By Hannah Argento-McCurdy (University of Oregon, Honors College Undergraduate)

The last two days have gone by in a blur for me. The six weeks leading up to the election I had the privilege of interning for my local Democratic Party office in Eugene, Oregon. I worked alongside some of the greatest and most passionate people I had ever met. They truly inspired me. The disappointment I feel because of Tuesday’s results not only reflects my personal investment and the investment of the people I worked with, but the disappointment I feel with the state of the my country. We ask ourselves how this could happen? How can we allow a racist, sexist, xenophobic demagogue to be the face of our country’s government? 

Last night on my college campus, in a blue state nevertheless, students were captured on camera in blackface.
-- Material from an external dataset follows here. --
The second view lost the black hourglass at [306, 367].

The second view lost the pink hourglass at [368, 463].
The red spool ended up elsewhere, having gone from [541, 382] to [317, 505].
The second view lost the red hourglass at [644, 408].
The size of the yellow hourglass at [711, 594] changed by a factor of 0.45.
Two weeks ago a Professor at our law school was put on administrative leave until the school determines her level of guilt for wearing blackface at a Halloween Party. This is an abomination. I feel so ashamed to live with or near people who think this is a permissible way to treat each other. I wanted so desperately to believe that the progress made in the last eight years would be recognized by voters. Instead, I am left in utter disappointment. We live in a country where our hatred of women, immigrants, and people of color remains more ubiquitous than ever. In my country, it is not unique for men to be pardoned for the rape and assault of women. We even elect them to be our Presidents. 
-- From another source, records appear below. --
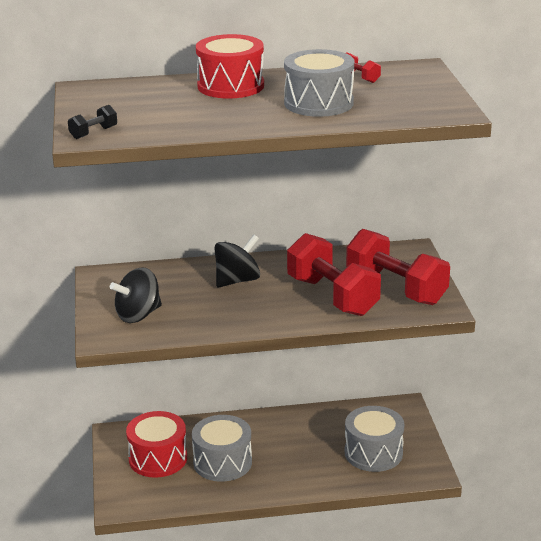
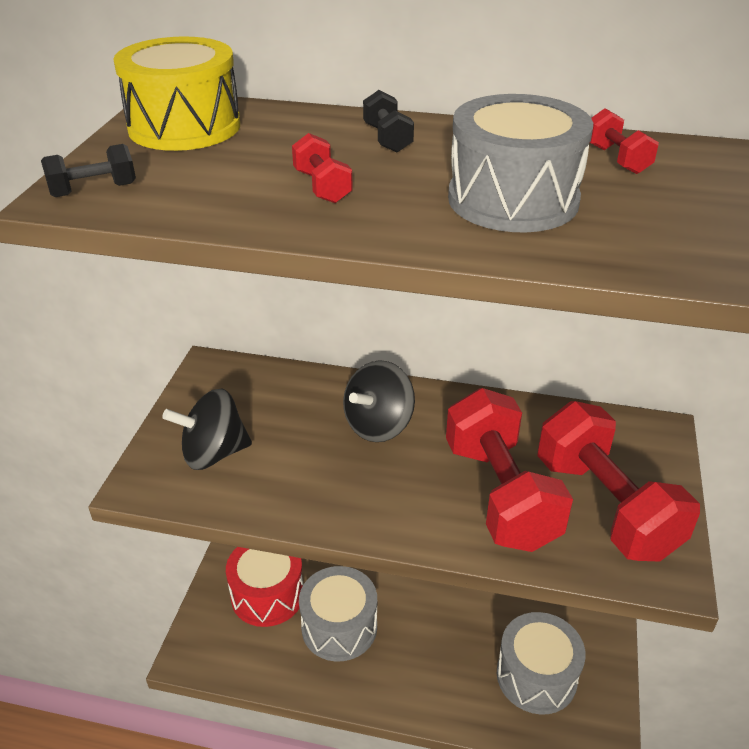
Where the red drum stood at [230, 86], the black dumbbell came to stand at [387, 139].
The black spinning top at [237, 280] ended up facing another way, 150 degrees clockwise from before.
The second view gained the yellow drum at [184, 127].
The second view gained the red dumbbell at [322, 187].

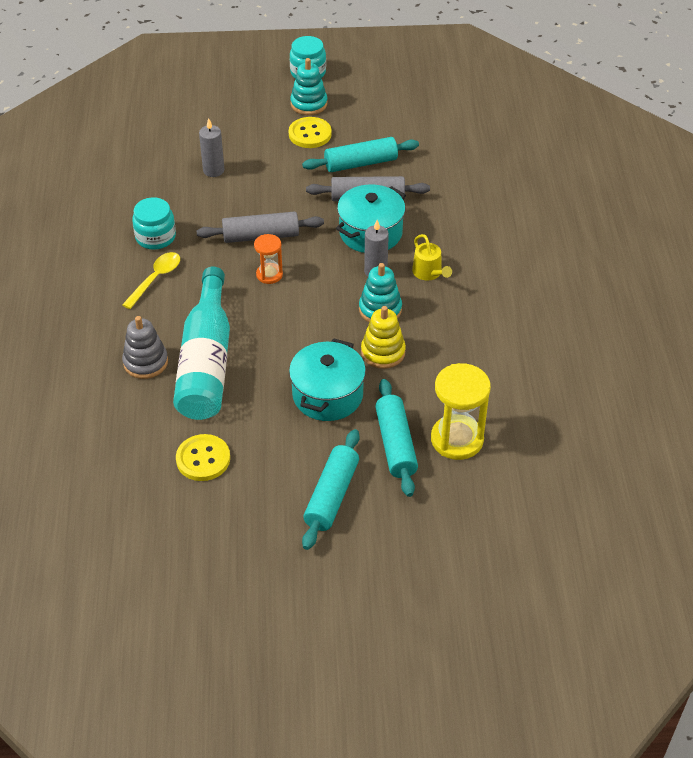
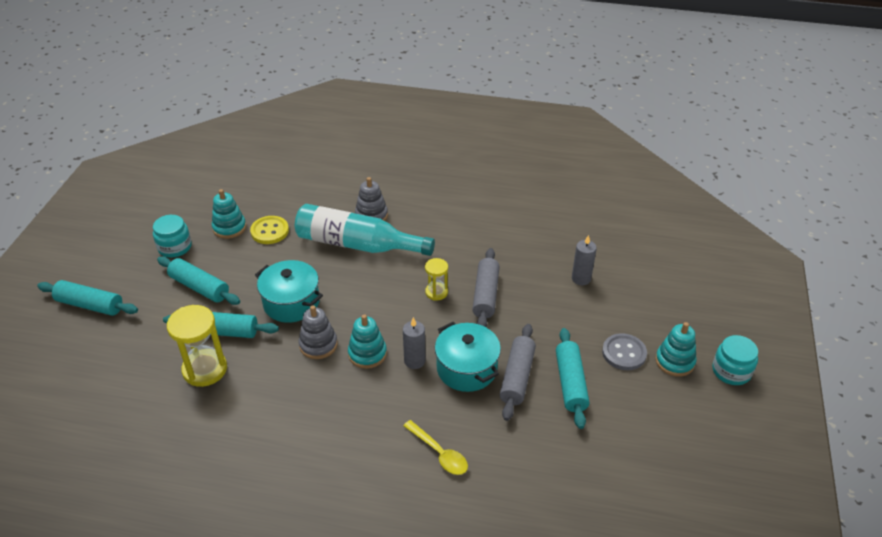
The yellow spoon ended up elsewhere, having gone from [155, 279] to [439, 453].
The turquoise jar ended up elsewhere, having gone from [155, 237] to [175, 247].
What was the orange hourglass at [269, 275] turned into the yellow hourglass at [436, 292].
What was the yellow button at [310, 134] turned into the grey button at [624, 353].
What was the yellow stacking toy at [383, 352] turned into the grey stacking toy at [318, 345].
The second view lost the yellow watering can at [429, 273].
The second view gained the turquoise rolling pin at [90, 305].
The second view gained the turquoise stacking toy at [229, 228].

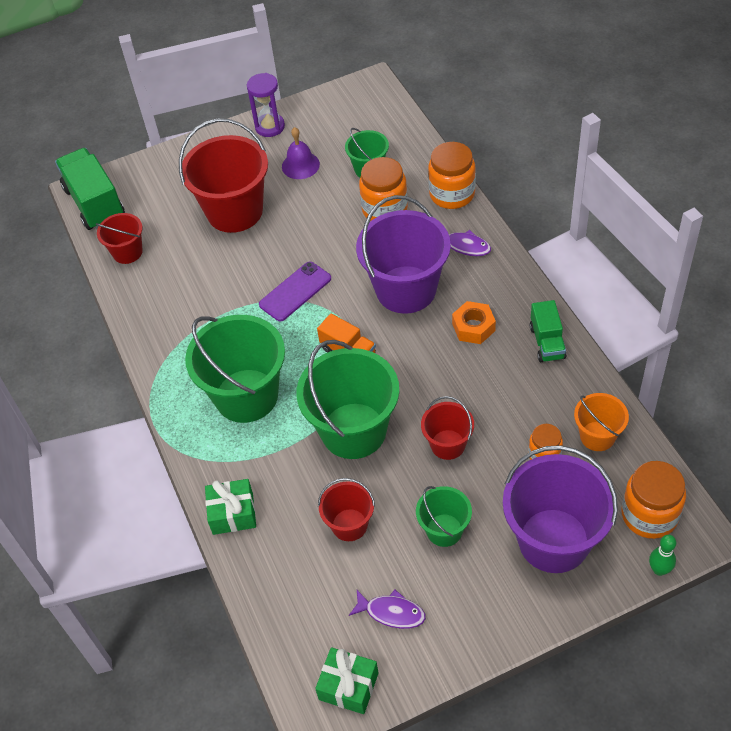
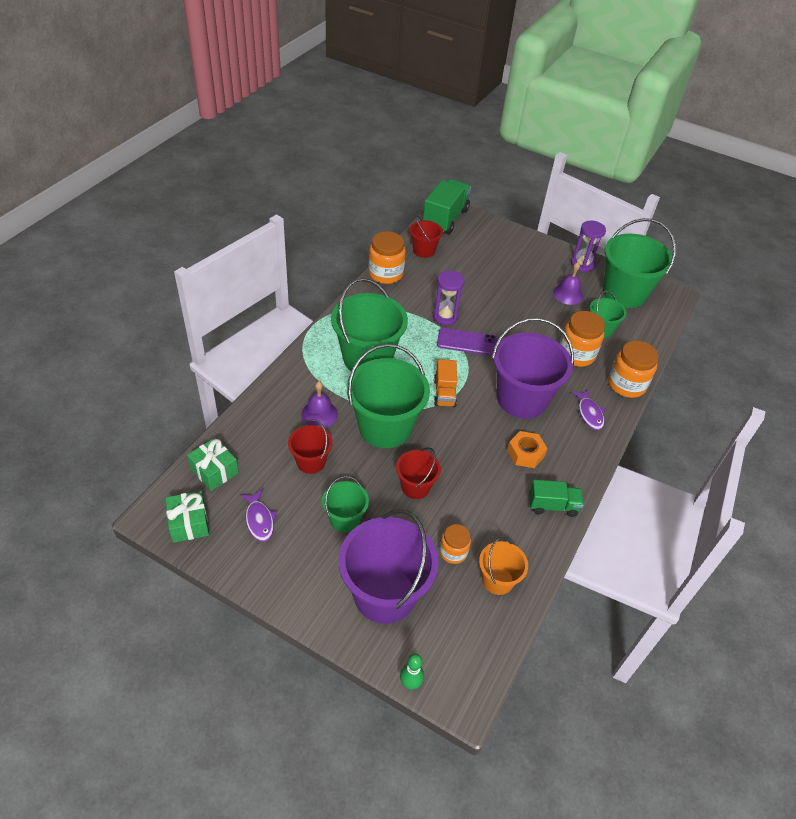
The second view lost the red bucket at [235, 211].
The green gift ended up elsewhere, having gone from [233, 513] to [214, 471].
The green truck at [547, 342] ended up facing another way, 135 degrees counterclockwise from before.
The orange jar ended up elsewhere, having gone from [649, 515] to [385, 274].
The second view gained the purple bell at [319, 414].
The second view gained the purple hourglass at [445, 316].
The second view gained the green bucket at [624, 293].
As a nation, the message we sent to women Tuesday night is that our bodies do not belong to us. They belong to the government. They belong to people who violated them. The misogyny exhibited by our President Elect is evidently acceptable to about half of the United States. As a woman, as a human, I find this atrociously unacceptable. I struggle swallowing the fact that I have to watch a man who openly bragged about sexual assault try and lead our country. I look at his face and I think of my friends and family who experienced sexual violence and abuse. It sickens me. I think of my little sister. She’s eight. During this transformative period in her life where she is beginning to see what it is like to grow up as a woman in this world, she sees this person as our “leader.” It scares me that she will think this is acceptable behavior for women to be objectified and seen as vehicles for male enjoyment. When I was just a little bit older than my sister, I saw the first black president become elected. Now she will watch a man who assigns a woman worth based on his opinion of her body deliver an inaugural address. 

In addition to his treatment of women, people of color, and members of the LGBT community, Mr. Trump rejects the notion of climate change. In my opinion, this is the most pressing matter. We cannot strive to fix the social inequalities and tensions in our country if we don’t have a viable, healthy planet to live in once it’s gone. Social progress means nothing if we have no earth to enjoy it on. Out of love for your country and love for your neighbor, put forth your time and effort into conservation and protecting our planet and its resources. The most effective way to combat climate change extends beyond your personal responsibility to recycle and take short showers. It means collective, unified action. If our government will not endorse such behavior, it is the responsibility of its citizens to do so. 

Let this be a wake up call to our country to escape the bubble of privilege a majority of our country enjoys. Let this be a wake up call to young people who did not feel that their vote mattered. Let this be a wake up call for white America to reflect on our privilege. My personal rights will likely not be infringed upon with a Trump presidency. I live in a white, upper middle class, liberal bubble. Therefore I feel it is my duty and my obligation to stand up for and stand with my friends, neighbors, and fellow American’s whose liberty and freedom are threatened by this new establishment. It is time to be constructive and compassionate in our action. To not take action, to not speak out, to not stand up is to accept the state of the U.S. Do not wallow in the sadness invoked by the election. Moving away will solve no problems. Stay, vote, fight for your beliefs. Do not abandon your home when it needs you the most. Use your grief and anger to take action. I hope to see people getting off of their computers and phones, and finding a platform other than Twitter or Facebook to express their discontent. Involve yourself through volunteering or even educating yourself on organizations whose values align with your own. Apathy is the fuel that leads to fires that burn down progress. The youth of our country cannot afford to be complacent in matters of injustice.